SAカレッジ21年度 コースⅢ 第9回月例会 参加者の声
佐藤 弘夫 教授「感染症と日本人ーなぜ疫病神は「神」だったのか」
12月22日、SAカレッジ21年度コースⅢ第9回月例会開催されました。講師は、大学院文学研究科 佐藤 弘夫(さとう ひろお)教授。講義テーマは「感染症と日本人ーなぜ疫病神は「神」だったのか」でした。
前近代の社会では、人だけでなく、神・仏・死者、動物・植物に至る多様な存在がこの世界を分かち合っていると考えられていました。近代化は人間が唯一の特権的存在へと上昇する一方、他の構成員が排除されていくプロセスでした。かつて「神」として尊重されていた感染症をもたらすウィルスや菌も、この過程で世界の構成員から除外されます。
- なぜ、病気や死をもたらすものたちが神とされたのか。
- その後、どのようなプロセスを経て、邪悪な存在へと変貌していったのか。
- 背景にはどのような世界観の変容があったのか。
講義では、こうした問題を掘り下げることで、今わたしたちが立っている地平を照らし出すとともに、近未来の社会の在り方を考えていきました。

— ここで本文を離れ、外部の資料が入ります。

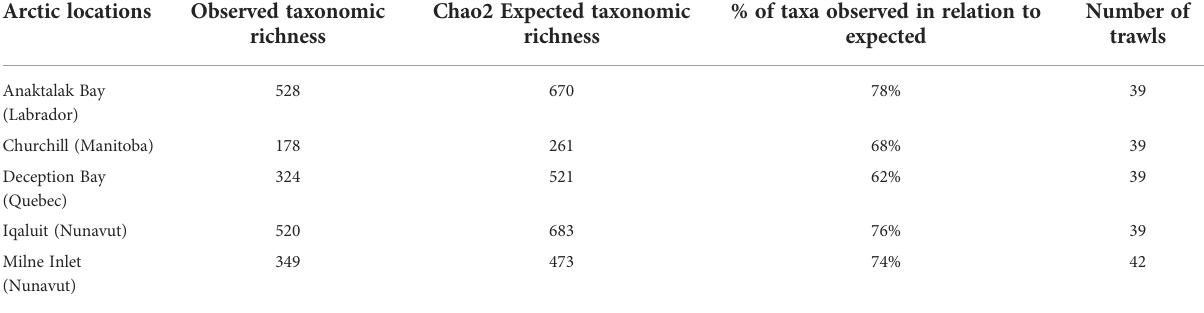
TABLE 1 Number of distinct taxonomic groups observed and expected in each location of the Canadian Arctic and total number of trawls. Arctic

参加された皆様からいただいたご意見やご感想を掲載します。
ご意見・ご感想(抜粋)
講義が参考になった理由は?
- 前回の月例会からの続きの話として聞くことができたこともあって、非常に興味深い内容でした。岡部先生の”死への道は何ひとつ示されていない”という言葉は私も大変衝撃を受けました。と同時に宗教だけではないかたちで安心できることはなんなのだろうと思いましたし、そこにビジネスチャンスもあるのでは、と考えさせられました。
- 普段なかなか聞けない貴重なお話を聞かせていただきありがとうございました。自身も最近家族がなくなり、死生観について考えることが多い時期でした。先生のお話を伺って救われた気が致しますし、また新たな知見が得られました。
- 新しい切り口の考え方をするきっかけとなりました。感染症との関りを考えるには科学的なデータを重要視するべきだと思っていましたが、人文学的な面も重要なのだなと感じました。また、医学・科学的な裏付けをどれだけとって、いかに正しく対処するか、ということへの拘りも先生のおっしゃっていた人類の特別視だったのか…と思うと少し気が楽になった気もします。(コロナ疲れの一端にニュースやデータの取捨選択などもあったので)
- 歴史の事実に対し、なぜそうした事が行われたのかについて、非常に説得力のある解釈をされる佐藤先生のお話は、非常に新鮮で、興味を大いに惹かれる時間でした。本当にありがとうございました。「人文学」とは素晴らしい学問分野ですね。全く知りませんでした。年齢を重ねたからこそ感じられのかもしれませんが・・・。佐藤先生がご紹介されていた本を購読してみたいと思います。
- 日本ならではの風習をあらためて学ぶ機会を得た。コロナを経験し、生活様式、ビジネス等あらゆるものがニューノーマルに変容する時代となったが、本講義を通じ日本固有の文化風習を踏まえ次なるビジネスを考えるうえでの参考にしたい。(飢饉のあった時代の人々の考え方のシフトチェンジ、ウイルスと人類の共生?へ考え方)
- 佐藤先生のお話から、昔から人間の病気や死は、人生において最重要課題のはずなのに、考え方が大きく変わって来ている歴史を聞いて、これからも今の考え方が変わることに確信を持ったこと。
- 歴史や科学等を学ぶことはあっても、本日の様な視点から学ぶことはありませんでした。更に、過去の感染症と現在のCOVID19等をも結び将来の事も俯瞰するという事に興味を覚えた為です。
- 単語として広まっている「疫病神」について、歴史・宗教に基づいた考察をお聞きすることができ、死生観など考えるよいきっかけとなりました。
- とても深いテーマで、日本人として、ボーダーレス社会の中で生きるにあたり、その方法を定性的に考えさせられました。
- 事業として関連はしないが、私個人の視野が大いに広がったと感じました。教義の差異は置いておいて、宗教そのものを肯定することで世界平和を実現することが出来るのではないかという新しい希望が芽生えました。宗教そのものの肯定は、人が生きることを肯定し、人が必ず死ぬことをきちんと理解し受け入れて生きることに繋がるのかもしれない、と神社も寺も教会も好きな無宗教の私は思いました。
- 弊社ビジネスに直結する内容ではありませんでしたが、ポストコロナ社会における宗教観・死生観について考える良い機会となりました。
- なじみのない分野の知識が得られたので。
- 仕事に直結はしませんが・・・人間の考え方の変化やそれによってギスギスし過ぎるようになってしまったなど、興味深い内容でした。新型コロナによって、その考え方に新たな変化が起こるのかはわかりませんが、きっかけになればいいなと思いました。
- 疫病に対する日本人の考え方、その変化は興味深かった
- 事業とは無関係の内容であったが、興味深い内容だったため。